What has driven performance in 1QFY16?
  • Credit offtake remained tepid recording a growth of 7% YoY during the quarter mainly due to slow growth in the SME loan segment. The growth in deposits was slightly better at 7.5% during the quarter.

    Credit growth remains sluggish
    (Rs m) 1QFY15 % of total 1QFY16 % of total Change
    Advances 3,817,720   4,083,880   7.0%
    Domestic 2,594,820   2,758,210   6.3%
    % of total 68%   68%    
    Retail 445,450 11.7% 517,350 12.7% 16.1%
    Home Loans 201,680 5.3% 228,070 5.6% 13.1%
    SME 574,330 15.0% 615,420 15.1% 7.2%
    Overseas 1,222,910 32.0% 1,325,670 32.5% 8.4%
    Deposits 5,516,490   5,930,870   7.5%
    Domestic 3,654,130   4,052,110   10.9%
    % of total 66%   68%    
    CASA* 1,144,780 20.8% 1,292,230 21.8% 12.9%
    Tem deposits 2,509,350 45.5% 4,638,640 78.2% 84.9%
    Overseas 1,862,360 33.8% 1,878,760 31.7% 0.9%
    Credit deposit ratio 69.2%   68.9%    
    *Only domestic CASA has been included here

  • The interest income grew by 5.8% YoY in 1QFY16, slower than 6.6% rise in interest expense. The yield on advances of the bank was down by 0.42% during the quarter.

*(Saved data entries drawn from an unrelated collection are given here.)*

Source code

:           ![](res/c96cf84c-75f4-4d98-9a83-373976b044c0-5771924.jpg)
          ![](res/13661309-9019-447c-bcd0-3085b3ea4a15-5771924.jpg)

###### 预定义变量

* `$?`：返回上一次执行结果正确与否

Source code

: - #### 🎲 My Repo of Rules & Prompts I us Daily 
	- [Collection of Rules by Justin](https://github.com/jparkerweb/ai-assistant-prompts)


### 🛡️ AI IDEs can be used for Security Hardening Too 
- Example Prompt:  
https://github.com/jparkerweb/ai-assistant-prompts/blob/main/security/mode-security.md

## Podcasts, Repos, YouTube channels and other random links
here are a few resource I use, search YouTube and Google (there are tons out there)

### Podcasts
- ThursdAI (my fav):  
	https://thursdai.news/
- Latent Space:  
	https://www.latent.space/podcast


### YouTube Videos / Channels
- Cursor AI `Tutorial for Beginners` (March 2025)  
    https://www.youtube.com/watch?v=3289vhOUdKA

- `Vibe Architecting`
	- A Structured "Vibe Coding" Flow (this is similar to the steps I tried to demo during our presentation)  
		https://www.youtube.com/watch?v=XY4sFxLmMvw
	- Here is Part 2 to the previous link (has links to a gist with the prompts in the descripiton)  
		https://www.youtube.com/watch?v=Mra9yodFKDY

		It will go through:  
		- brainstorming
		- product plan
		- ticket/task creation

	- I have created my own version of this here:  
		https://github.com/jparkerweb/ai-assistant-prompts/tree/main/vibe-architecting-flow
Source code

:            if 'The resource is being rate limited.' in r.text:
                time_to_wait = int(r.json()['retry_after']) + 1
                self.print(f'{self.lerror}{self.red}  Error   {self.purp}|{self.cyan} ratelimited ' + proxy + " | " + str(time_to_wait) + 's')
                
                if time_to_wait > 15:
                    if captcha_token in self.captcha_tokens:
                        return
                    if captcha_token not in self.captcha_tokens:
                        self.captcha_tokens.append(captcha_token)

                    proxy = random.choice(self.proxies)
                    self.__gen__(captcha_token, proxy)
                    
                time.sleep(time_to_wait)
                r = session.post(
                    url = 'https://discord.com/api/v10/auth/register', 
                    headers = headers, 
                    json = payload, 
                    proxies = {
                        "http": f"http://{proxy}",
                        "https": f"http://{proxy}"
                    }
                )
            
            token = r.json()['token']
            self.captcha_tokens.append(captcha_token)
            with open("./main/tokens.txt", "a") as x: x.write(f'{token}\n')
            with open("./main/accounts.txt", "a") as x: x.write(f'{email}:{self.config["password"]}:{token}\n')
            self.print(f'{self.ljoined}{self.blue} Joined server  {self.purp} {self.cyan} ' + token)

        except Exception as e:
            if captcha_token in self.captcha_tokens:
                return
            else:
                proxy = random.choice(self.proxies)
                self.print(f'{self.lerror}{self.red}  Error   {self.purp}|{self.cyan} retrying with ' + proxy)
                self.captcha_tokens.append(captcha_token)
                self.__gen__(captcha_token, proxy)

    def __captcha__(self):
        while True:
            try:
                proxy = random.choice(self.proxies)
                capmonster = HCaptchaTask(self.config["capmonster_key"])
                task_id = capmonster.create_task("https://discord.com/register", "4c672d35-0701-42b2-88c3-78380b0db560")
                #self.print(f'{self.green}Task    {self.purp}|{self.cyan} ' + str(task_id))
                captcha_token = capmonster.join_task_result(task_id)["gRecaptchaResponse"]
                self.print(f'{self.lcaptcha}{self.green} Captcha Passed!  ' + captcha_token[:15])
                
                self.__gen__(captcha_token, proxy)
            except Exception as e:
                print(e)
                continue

As a result, the bank reported a marginal decline in NIMs for the quarter.

  • Operating costs have risen by a steep 18.8% in 1QFY16. During the quarter, the bank has made a provision of Rs 2627.3 m during the quarter towards wage revision and employee benefits for wage revision that became effective in November 2012. Resultantly, the cost-to-income ratio increased to 50.3% in 1QFY16 as compared to 43% recorded in 1QFY15.

  • Asset quality issues deteriorated further mainly due to higher loan slippages from the Large & Medium Industries and Medium & Small Enterprise sectors. The gross NPAs as a share of total advances rose to 4% in 1QFY16 as compared to 3% in 1QFY15. The bank has also made provision at the rate of 20% on secured sub-standard advances as against the regulatory requirement of 15%. The provision coverage ratio stood at 64.9% for the quarter.

  • Weighed down by higher provisions and operating costs coupled with higher tax incidence, the bank's net profit fell by 22.7% during the quarter.
What to expect?
At the current price of Rs 185, the stock is valued at 0.8 times our estimated FY17 adjusted book value.

Apart from the fact that the bank is witnessing very slow growth in credit, the low capital adequacy ratio is also a concern. Despite the governments recapitalization plans we do not think the bank will have enough capital to meet Basel III norms as well as fund growth. With no improvement in asset quality, we reiterate that investors should not buy the stock at current levels.